Subject: Pending home sales trend up for first time since last spring

Pending home sales trend up for first time since last spring
In a positive sign for the real estate industry — and the spring homebuying season — pending home sales rose in December for the first time since May 2022, increasing 2.5% from November.

By region, the Northeast and Midwest saw month-over-month decreases as the South and West saw month-over-month gains.

“This recent low point in home sales activity is likely over,” NAR Chief Economist Lawrence Yun said in a statement. “Mortgage rates are the dominant factor driving home sales, and recent declines in rates are clearly helping to stabilize the market.”

The Pending Home Sales Index (PHSI) increased 2.5 percent to 76.9 from November to December. On an annual basis, pending sales declined by 33.8 percent. An index of 100 represents the level of contract activity in 2001.
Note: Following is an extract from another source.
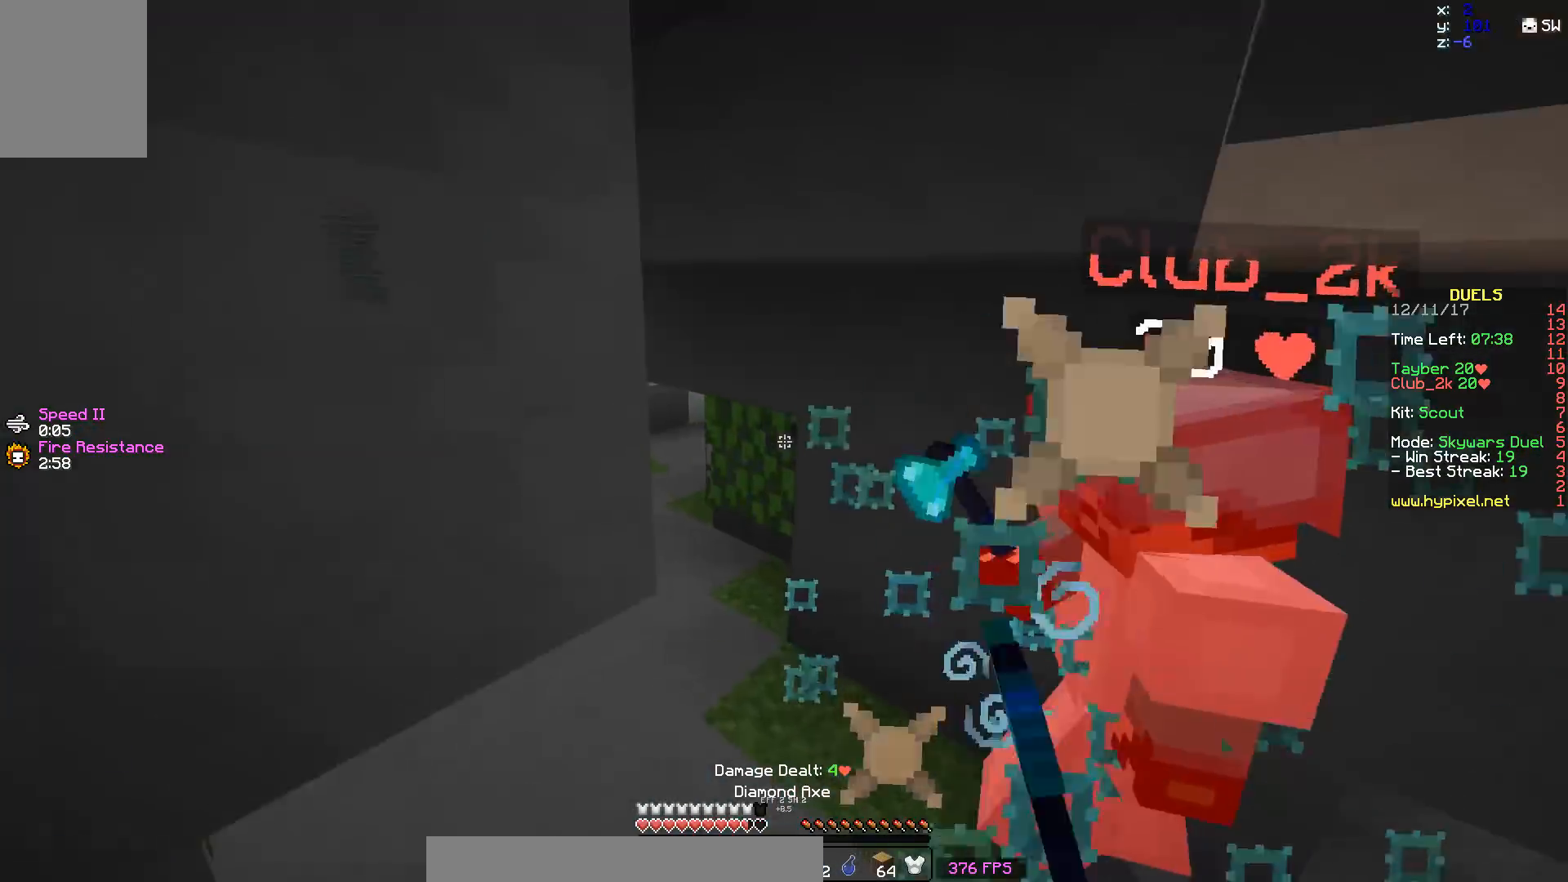
{"keys": ["w"], "mouse": [], "events": [[50, "mouse_left", "down"], [100, "mouse_left", "up"], [150, "mouse_left", "down"], [150, "w", "down"], [200, "d", "up"], [250, "mouse_left", "up"], [350, "mouse_left", "down"], [350, "w", "up"], [400, "mouse_left", "up"], [450, "mouse_left", "down"], [450, "w", "down"], [500, "mouse_left", "up"]]}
Yun added that consumers and their agents should prepare for a new normal when it comes to mortgage rates.

“The new normal for mortgage rates will likely be in the 5.5 percent to 6.5 percent range,” he said in NAR’s report. “Job gains will steadily become important in driving local home-sales markets. The South, in particular, is set to outperform the rest of the country, thanks primarily to better job market conditions in this part of the country compared to other regions.”

A report released by Redfin on Thursday showed that pending home sales dropped 26 percent on an annual basis during the four weeks ending Jan. 22, which represented the smallest decline in over three months of the company’s collected data. With nearly a full percent decline in mortgage rates over the past couple of months, Redfin agents saw buyers come back to the market with greater confidence, as well as entice new buyers to enter the market for the first time.

“Homebuyers are starting to feel more confident as mortgage rates tick down closer to 6 percent than 7 percent and the overall economy chugs along with surprising resilience, especially in the labor market,” Redfin Economics Research Lead Chen Zhao said in a statement.

“Steadily cooling inflation is likely to prevent mortgage rates from jumping back up,” Zhao added. “When rates were seesawing up and down in the fall, many buyers dropped out because they could wake up the day after finding their dream home to a three-digit increase in their potential monthly payment. Now they have a better sense of how far their budget will go in which neighborhoods and which homes they can afford.”